Dans un contexte tendu, Erdogan a de nouveau sommé le régime de se retirer d'ici fin février de certaines zones d'Idleb, où des postes d'observation turcs sont encerclés par les forces de Damas. Lors des discussions avec la délégation russe, Ankara devait demander en priorité «de faire cesser durablement les attaques du régime» à Idleb, selon le chef de la diplomatie turque Mevlüt Cavusoglu.
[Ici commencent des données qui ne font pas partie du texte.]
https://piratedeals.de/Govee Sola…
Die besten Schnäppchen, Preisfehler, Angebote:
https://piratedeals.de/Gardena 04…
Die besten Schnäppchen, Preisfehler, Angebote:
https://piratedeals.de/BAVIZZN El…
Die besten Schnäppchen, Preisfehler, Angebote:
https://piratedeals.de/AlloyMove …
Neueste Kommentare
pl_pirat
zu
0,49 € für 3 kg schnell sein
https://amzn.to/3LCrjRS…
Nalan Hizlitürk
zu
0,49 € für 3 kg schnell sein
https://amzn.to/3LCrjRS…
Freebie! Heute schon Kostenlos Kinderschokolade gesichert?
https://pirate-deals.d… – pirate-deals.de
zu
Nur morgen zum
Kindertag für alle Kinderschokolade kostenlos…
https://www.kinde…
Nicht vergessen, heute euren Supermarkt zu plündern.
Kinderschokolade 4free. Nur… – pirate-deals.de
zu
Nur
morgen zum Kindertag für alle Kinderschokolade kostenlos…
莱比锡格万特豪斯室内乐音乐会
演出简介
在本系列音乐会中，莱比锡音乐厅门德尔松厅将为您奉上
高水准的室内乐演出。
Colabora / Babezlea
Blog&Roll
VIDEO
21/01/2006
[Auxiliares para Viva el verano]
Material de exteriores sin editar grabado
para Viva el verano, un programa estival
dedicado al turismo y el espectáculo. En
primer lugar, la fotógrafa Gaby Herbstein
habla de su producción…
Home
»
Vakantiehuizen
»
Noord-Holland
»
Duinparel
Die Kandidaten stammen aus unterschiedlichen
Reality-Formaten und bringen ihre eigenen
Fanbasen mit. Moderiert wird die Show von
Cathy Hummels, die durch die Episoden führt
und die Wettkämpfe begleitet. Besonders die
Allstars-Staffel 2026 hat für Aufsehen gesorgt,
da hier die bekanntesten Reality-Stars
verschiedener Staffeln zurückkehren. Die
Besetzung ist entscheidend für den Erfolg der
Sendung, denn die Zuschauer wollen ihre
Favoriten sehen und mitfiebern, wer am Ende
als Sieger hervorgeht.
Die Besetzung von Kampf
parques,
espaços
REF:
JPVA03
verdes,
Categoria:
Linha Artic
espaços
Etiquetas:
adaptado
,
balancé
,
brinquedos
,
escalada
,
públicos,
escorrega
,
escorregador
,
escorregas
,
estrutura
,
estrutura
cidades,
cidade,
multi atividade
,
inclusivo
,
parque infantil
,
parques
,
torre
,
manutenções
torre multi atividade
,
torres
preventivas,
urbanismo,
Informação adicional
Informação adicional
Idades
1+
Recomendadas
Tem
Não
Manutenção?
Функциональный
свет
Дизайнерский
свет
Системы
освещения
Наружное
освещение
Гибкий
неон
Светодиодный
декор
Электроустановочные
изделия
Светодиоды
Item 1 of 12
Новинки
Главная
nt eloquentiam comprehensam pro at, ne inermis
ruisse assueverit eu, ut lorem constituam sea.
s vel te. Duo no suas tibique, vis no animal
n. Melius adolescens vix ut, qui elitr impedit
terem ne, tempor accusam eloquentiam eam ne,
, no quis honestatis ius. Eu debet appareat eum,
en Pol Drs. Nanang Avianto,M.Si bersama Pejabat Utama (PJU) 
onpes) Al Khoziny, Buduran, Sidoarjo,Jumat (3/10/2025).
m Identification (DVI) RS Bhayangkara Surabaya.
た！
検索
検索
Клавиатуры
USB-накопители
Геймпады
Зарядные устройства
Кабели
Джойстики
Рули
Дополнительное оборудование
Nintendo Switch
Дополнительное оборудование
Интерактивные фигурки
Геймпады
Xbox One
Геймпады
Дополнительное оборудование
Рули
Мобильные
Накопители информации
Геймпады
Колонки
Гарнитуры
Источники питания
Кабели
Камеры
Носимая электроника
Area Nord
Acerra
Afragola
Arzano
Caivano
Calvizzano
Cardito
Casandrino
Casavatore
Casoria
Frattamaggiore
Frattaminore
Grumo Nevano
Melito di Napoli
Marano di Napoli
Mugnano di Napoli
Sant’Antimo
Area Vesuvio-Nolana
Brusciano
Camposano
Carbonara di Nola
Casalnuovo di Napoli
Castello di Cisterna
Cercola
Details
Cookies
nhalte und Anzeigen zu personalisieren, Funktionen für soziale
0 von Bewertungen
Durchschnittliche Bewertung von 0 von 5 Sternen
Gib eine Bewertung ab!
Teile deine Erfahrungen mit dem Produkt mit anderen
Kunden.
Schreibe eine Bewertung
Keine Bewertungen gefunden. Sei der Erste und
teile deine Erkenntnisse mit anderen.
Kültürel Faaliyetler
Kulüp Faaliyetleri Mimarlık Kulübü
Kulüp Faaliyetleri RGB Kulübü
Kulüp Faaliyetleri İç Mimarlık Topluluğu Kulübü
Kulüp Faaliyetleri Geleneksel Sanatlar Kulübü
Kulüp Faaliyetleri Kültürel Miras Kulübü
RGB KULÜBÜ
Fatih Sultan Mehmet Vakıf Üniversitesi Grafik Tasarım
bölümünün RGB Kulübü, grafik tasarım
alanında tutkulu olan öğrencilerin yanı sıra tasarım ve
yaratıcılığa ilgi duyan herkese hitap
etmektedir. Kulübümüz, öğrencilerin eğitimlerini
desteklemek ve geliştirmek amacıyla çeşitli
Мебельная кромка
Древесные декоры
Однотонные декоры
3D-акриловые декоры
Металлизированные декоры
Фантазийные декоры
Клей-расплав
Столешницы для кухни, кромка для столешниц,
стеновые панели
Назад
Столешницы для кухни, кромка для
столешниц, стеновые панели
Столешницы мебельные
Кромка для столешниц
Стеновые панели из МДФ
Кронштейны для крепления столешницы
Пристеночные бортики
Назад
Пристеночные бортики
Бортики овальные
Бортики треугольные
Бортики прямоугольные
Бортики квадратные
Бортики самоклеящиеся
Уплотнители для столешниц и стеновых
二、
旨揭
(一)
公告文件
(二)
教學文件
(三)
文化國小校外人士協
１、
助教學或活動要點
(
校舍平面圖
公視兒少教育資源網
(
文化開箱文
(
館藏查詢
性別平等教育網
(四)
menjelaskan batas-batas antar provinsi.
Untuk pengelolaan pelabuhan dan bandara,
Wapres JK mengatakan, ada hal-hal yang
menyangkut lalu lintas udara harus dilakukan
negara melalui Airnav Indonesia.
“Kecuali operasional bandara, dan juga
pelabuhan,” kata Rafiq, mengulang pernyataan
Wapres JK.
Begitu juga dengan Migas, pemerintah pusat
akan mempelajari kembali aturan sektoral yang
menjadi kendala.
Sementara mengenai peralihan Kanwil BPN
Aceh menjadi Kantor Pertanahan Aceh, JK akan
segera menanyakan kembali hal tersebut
Il avait indiqué que le président turc et son homologue russe Vladimir Poutine s'étaient «mis d'accord pour se rencontrer», avant un éventuel sommet quadripartite avec la France et l'Allemagne probablement en mars.

L'offensive du régime appuyée par l'aviation russe a suscité des frictions entre Ankara et Moscou qui, en dépit de positions opposées en Syrie, y avaient renforcé leur coopération ces dernières années. Mais l'éloignement de leurs intérêts à Idleb et la fermeté affichée par les deux camps (Moscou a rejeté l'idée d'un cessez-le-feu à Idleb) ont creusé un fossé entre ces deux acteurs majeurs du conflit. Ce qui rend tout compromis difficile.

Alors que l'Occident est critiqué pour son incapacité à peser sur la situation à Idleb, les ministres des Affaires étrangères de 14 pays européens ont exhorté Ankara et Moscou à la désescalade, dans une tribune publiée par le journal français Le Monde.